WHAT IS ASKED
Copy out the stretch of lines below, word for word, from the line containing "scientific name: Heteropterys syringifolia" through the line containing "family: Rosaceae", with both of those lines included.

--- START MATERIAL SHOWN ---

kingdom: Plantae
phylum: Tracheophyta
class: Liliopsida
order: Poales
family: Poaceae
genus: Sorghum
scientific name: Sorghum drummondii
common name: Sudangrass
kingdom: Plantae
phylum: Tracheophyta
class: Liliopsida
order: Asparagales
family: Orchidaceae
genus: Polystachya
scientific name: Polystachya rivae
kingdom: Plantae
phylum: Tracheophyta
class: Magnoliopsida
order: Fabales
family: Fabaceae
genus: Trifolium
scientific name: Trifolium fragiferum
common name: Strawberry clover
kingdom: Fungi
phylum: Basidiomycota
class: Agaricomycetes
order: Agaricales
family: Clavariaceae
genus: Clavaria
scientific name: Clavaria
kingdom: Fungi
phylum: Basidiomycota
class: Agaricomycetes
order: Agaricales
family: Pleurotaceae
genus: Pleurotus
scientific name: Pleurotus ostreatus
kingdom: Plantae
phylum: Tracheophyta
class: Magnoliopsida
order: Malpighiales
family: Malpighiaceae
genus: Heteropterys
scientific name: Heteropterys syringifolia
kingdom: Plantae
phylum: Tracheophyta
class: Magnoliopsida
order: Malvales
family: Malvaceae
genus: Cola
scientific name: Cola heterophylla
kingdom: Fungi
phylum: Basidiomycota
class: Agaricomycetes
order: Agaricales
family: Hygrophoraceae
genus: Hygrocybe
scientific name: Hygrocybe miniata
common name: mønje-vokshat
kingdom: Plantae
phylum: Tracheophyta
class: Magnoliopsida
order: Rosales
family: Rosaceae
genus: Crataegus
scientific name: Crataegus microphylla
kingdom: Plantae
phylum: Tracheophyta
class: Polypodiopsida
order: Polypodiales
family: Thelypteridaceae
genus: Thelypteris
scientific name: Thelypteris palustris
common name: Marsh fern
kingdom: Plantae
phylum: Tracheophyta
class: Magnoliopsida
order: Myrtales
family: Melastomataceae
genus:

--- END MATERIAL SHOWN ---

COMPLETED TASK
scientific name: Heteropterys syringifolia
kingdom: Plantae
phylum: Tracheophyta
class: Magnoliopsida
order: Malvales
family: Malvaceae
genus: Cola
scientific name: Cola heterophylla
kingdom: Fungi
phylum: Basidiomycota
class: Agaricomycetes
order: Agaricales
family: Hygrophoraceae
genus: Hygrocybe
scientific name: Hygrocybe miniata
common name: mønje-vokshat
kingdom: Plantae
phylum: Tracheophyta
class: Magnoliopsida
order: Rosales
family: Rosaceae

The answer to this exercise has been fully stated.